### Work task:
What you return should match the listing exactly, minus its images.

### Data excerpt:
*** Begin section ***

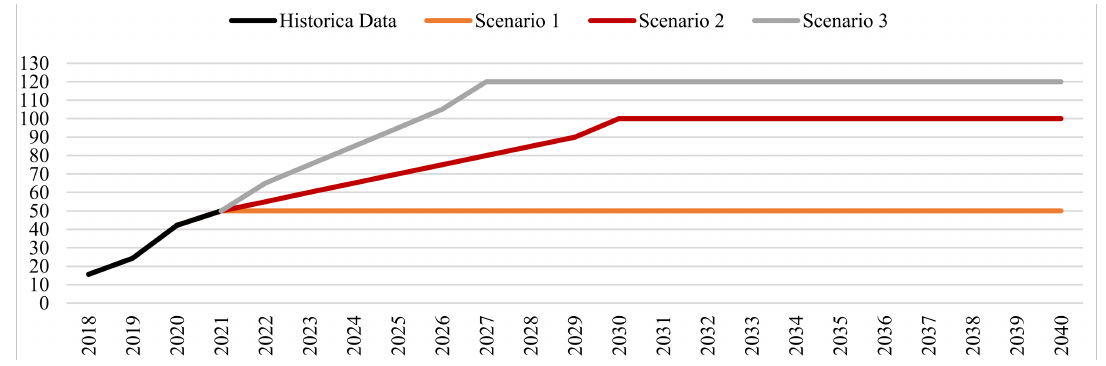
Figure A1. Projection of CO2 Price evolution € /t, Source: Authors’ projections.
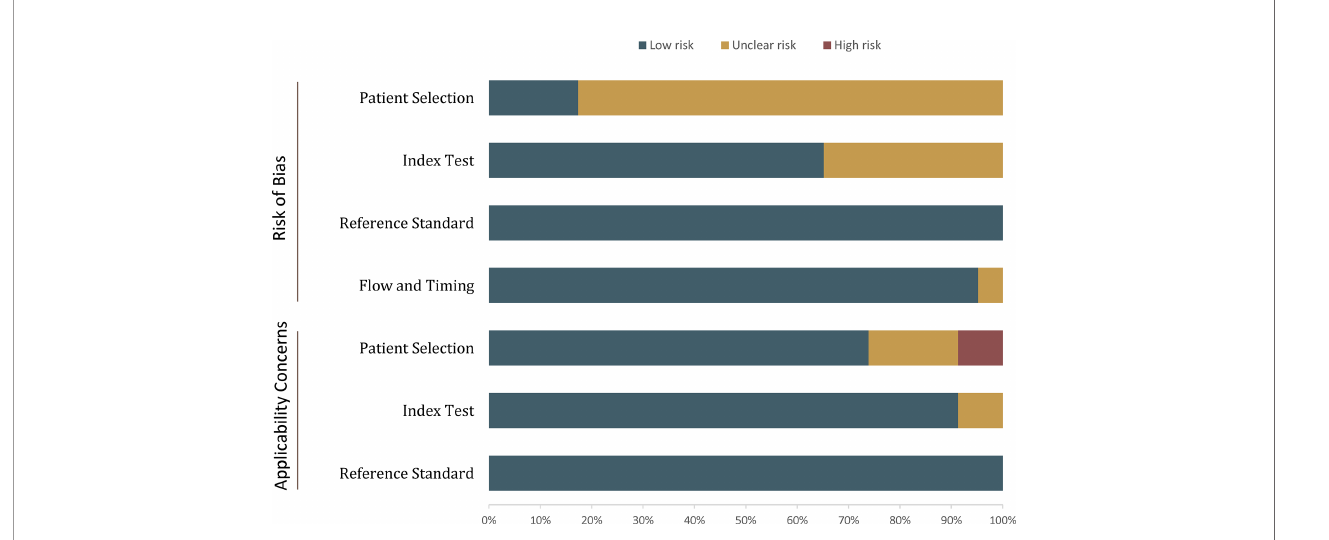
FIGURE 2 | Grouped bar charts show the risk of bias and concerns for applicability of included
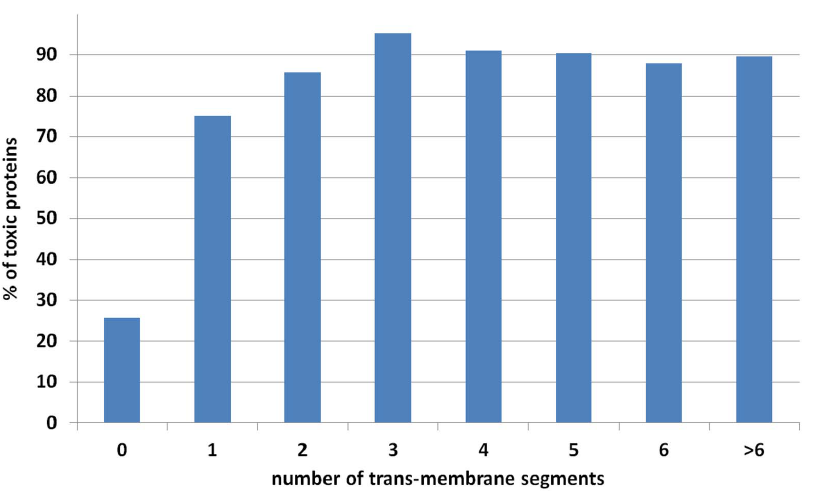
Figure 2. Percentage of toxic proteins as a function of number of trans-membrane segments. In proteins without any trans-membrane segment, about 25% are toxic. This percentage increases to , 73% in proteins with one trans-membrane segment and , 85% in proteins with two or more trans-membrane segments. Number of trans-membrane segments were predicted using TMHMM [35].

*** End section ***

### Solution for this exercise:
Figure A1. Projection of CO2 Price evolution € /t, Source: Authors’ projections.
FIGURE 2 | Grouped bar charts show the risk of bias and concerns for applicability of included
Figure 2. Percentage of toxic proteins as a function of number of trans-membrane segments. In proteins without any trans-membrane segment, about 25% are toxic. This percentage increases to , 73% in proteins with one trans-membrane segment and , 85% in proteins with two or more trans-membrane segments. Number of trans-membrane segments were predicted using TMHMM [35].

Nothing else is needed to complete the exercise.